What are the alternatives? We discuss this topic in Chapter 13.
- Although heteroscedasticity is generally associated with cross-sectional data, it can also arise in time series data in the so-called volatility clustering phenomenon observed in financial time series. The ARCH and GARCH models discussed in Chapter 14 will show how we model volatility clustering.
- If you regress a nonstationary time series on one or more nonstationary time series, it might lead to the so-called spurious or nonsense regression phenomenon. However, if there is a stable long-term relationship between variables, that is if the variables are cointegrated, there need not be spurious regression. In Chapter 15 we show how we find this out and what happens if the variables are not cointegrated.

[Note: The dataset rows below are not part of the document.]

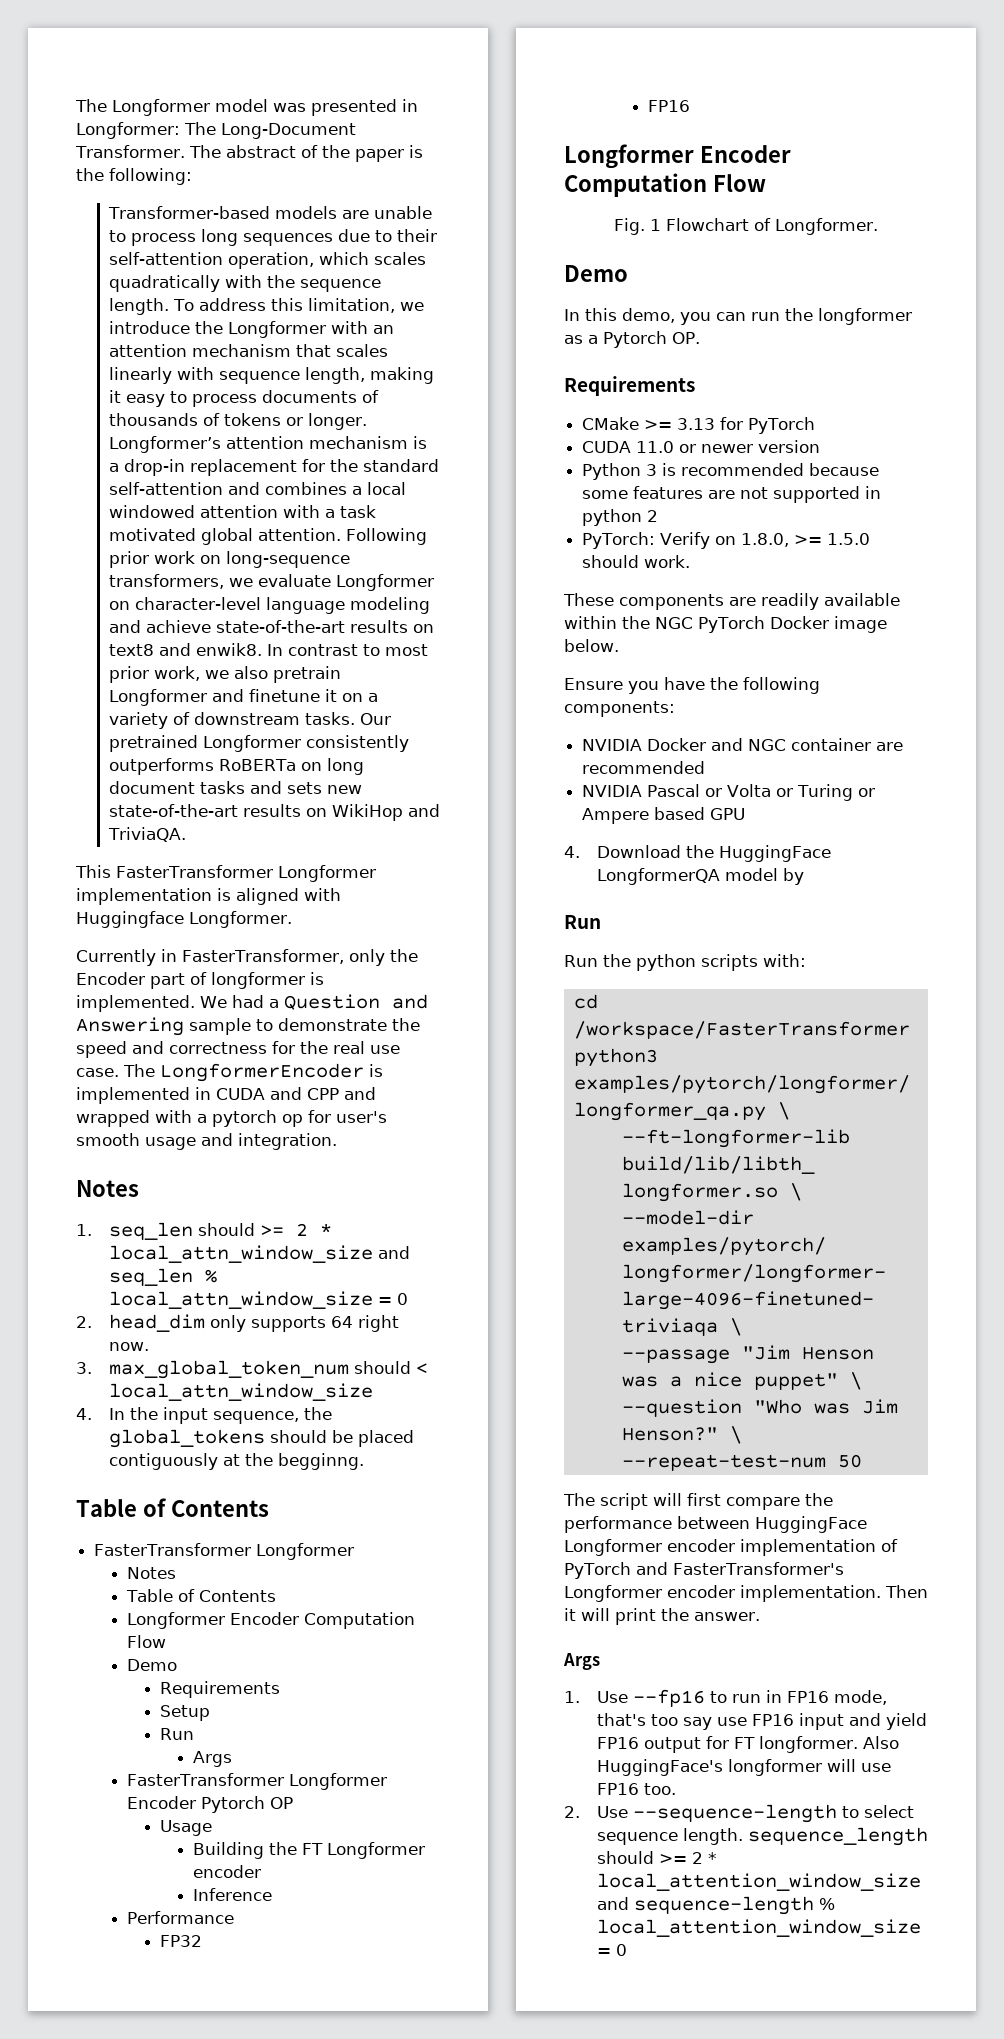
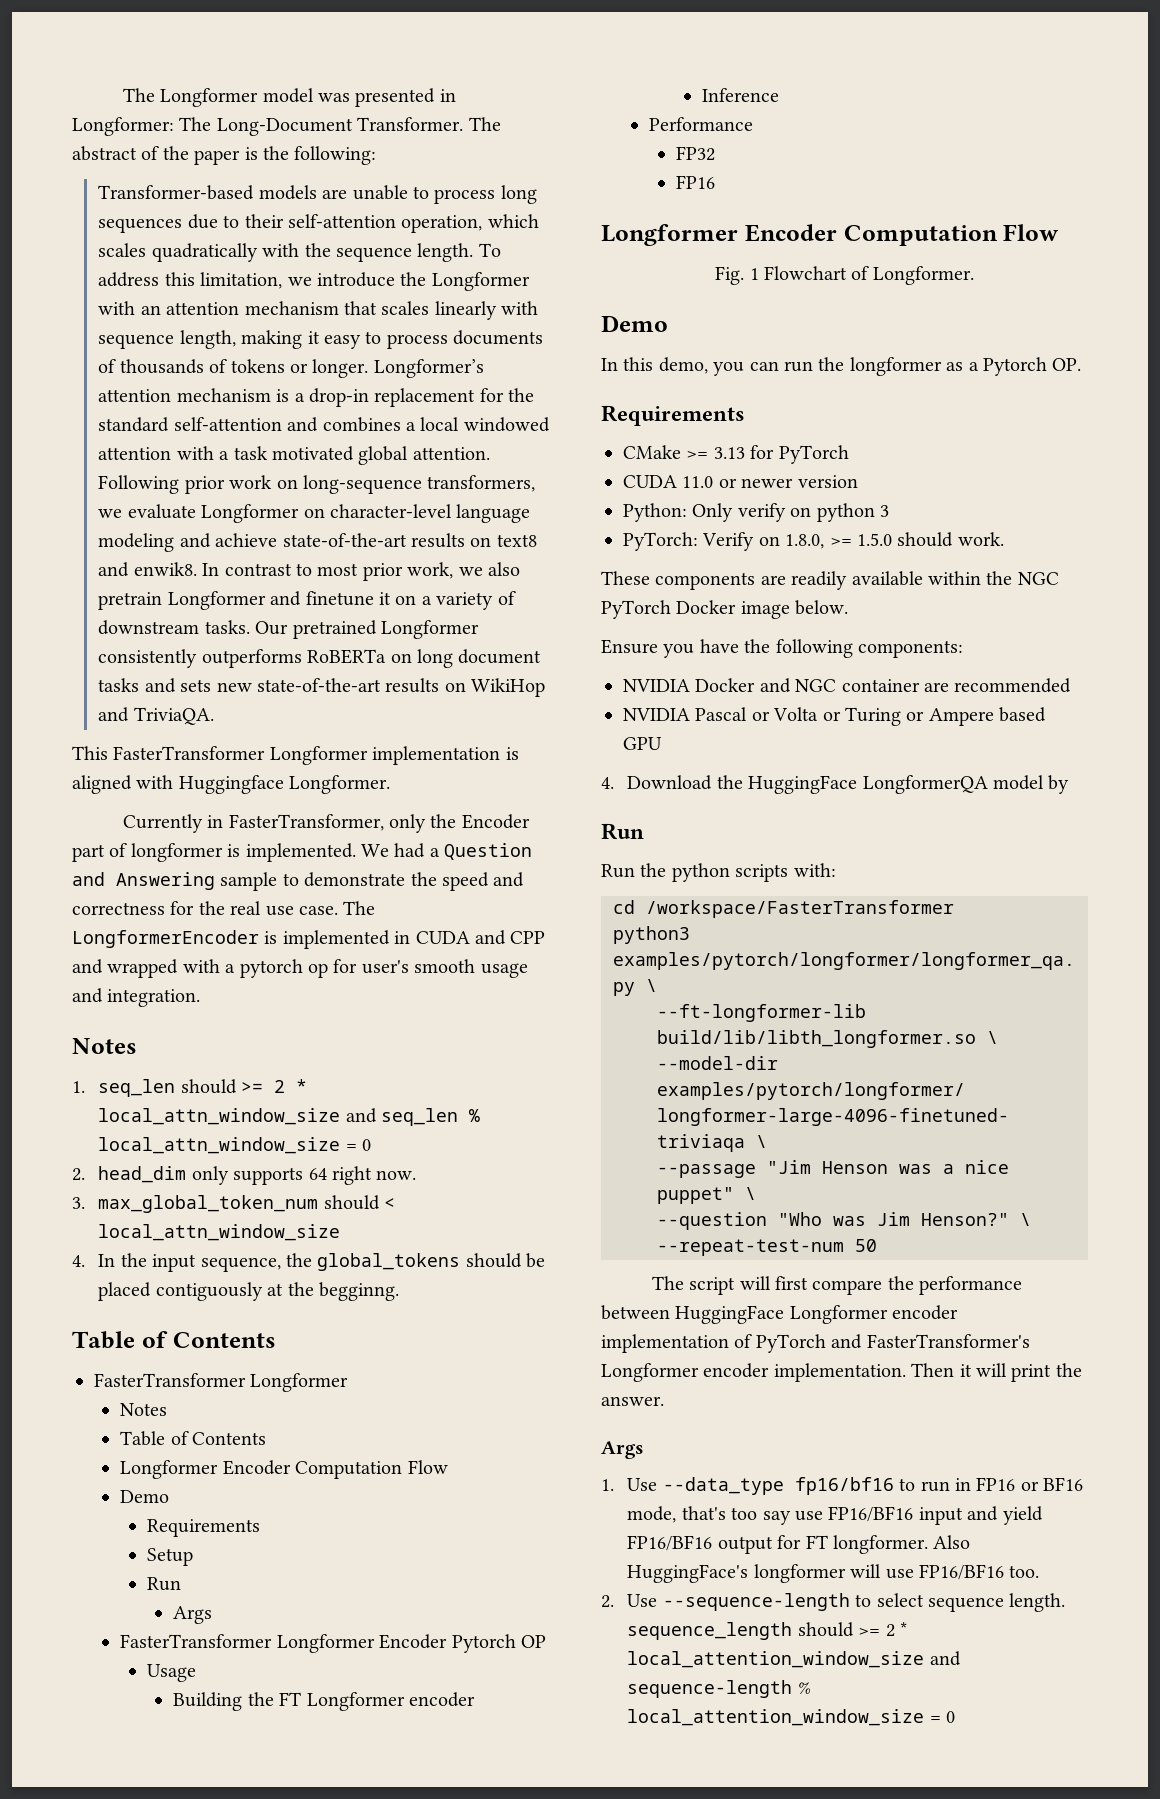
[582,463,880,480] [582,486,882,503] [582,509,659,526] Python 3 is recommended because some features are not supported in python 2 -> [623,503,889,522] Python: Only verify on python 3
[632,1689,705,1707] --fp16 -> [662,1477,894,1495] --data_type fp16/bf16
(829, 1697) none -> [1020,1477,1084,1491] or BF16
[751,1714,794,1726] FP16 -> [828,1506,914,1522] FP16/BF16
[596,1737,639,1749] FP16 -> [627,1535,713,1551] FP16/BF16
[596,1783,639,1795] FP16 -> [919,1564,1005,1580] FP16/BF16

- Forecasting is a specialized field in time series econometrics. In Chapter 16 we discuss the topic of economic forecasting using the LRM as well as two prominently used methods of forecasting, namely, ARIMA (autoregressive integrated moving average) and VAR (vector autoregression). With examples, we show how these models work.
- The models discussed in the preceding chapters dealt with cross-sectional or time series data. Chapter 17 deals with models that combine cross-sectional and time series data. These models are known as panel data regression models. We show in this chapter how such models are estimated and interpreted.

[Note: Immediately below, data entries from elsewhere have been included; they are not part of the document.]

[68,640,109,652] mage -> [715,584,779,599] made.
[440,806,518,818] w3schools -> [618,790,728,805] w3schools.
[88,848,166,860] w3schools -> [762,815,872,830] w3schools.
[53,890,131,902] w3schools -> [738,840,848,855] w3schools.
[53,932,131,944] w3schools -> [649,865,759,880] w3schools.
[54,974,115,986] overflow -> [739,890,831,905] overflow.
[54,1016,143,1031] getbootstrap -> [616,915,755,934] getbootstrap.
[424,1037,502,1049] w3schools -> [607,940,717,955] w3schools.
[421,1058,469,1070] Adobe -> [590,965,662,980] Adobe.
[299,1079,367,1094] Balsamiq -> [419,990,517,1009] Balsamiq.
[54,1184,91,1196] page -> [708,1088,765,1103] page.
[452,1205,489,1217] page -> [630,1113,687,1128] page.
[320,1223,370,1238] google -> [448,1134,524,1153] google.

- In Chapter 18 we discuss the topic of duration or survival analysis. Duration of a marriage, duration of a strike, duration of an illness, and duration of unemployment are some examples of duration data.
- In Chapter 19, the final chapter, we discuss a topic that has received considerable attention in the literature, namely, the method of Instrumental Variables (IV). The bulk of this book has been devoted to the case of nonstochastic or fixed regressors, but there are situations where we have to consider stochastic, or random, regressors. If the stochastic regressors are correlated with the error term, the OLS estimators are not only biased but are also inconsistent – that is, the bias does not diminish no matter how large the sample. The basic principle of IV is that it replaces the stochastic regressors with another set of regressors, called instrumental variables (or simply instruments), that are correlated with the stochastic regressors but are uncorrelated with the error term. As a result, we can obtain consistent estimates of the regression parameters. In this chapter we show how this can be accomplished.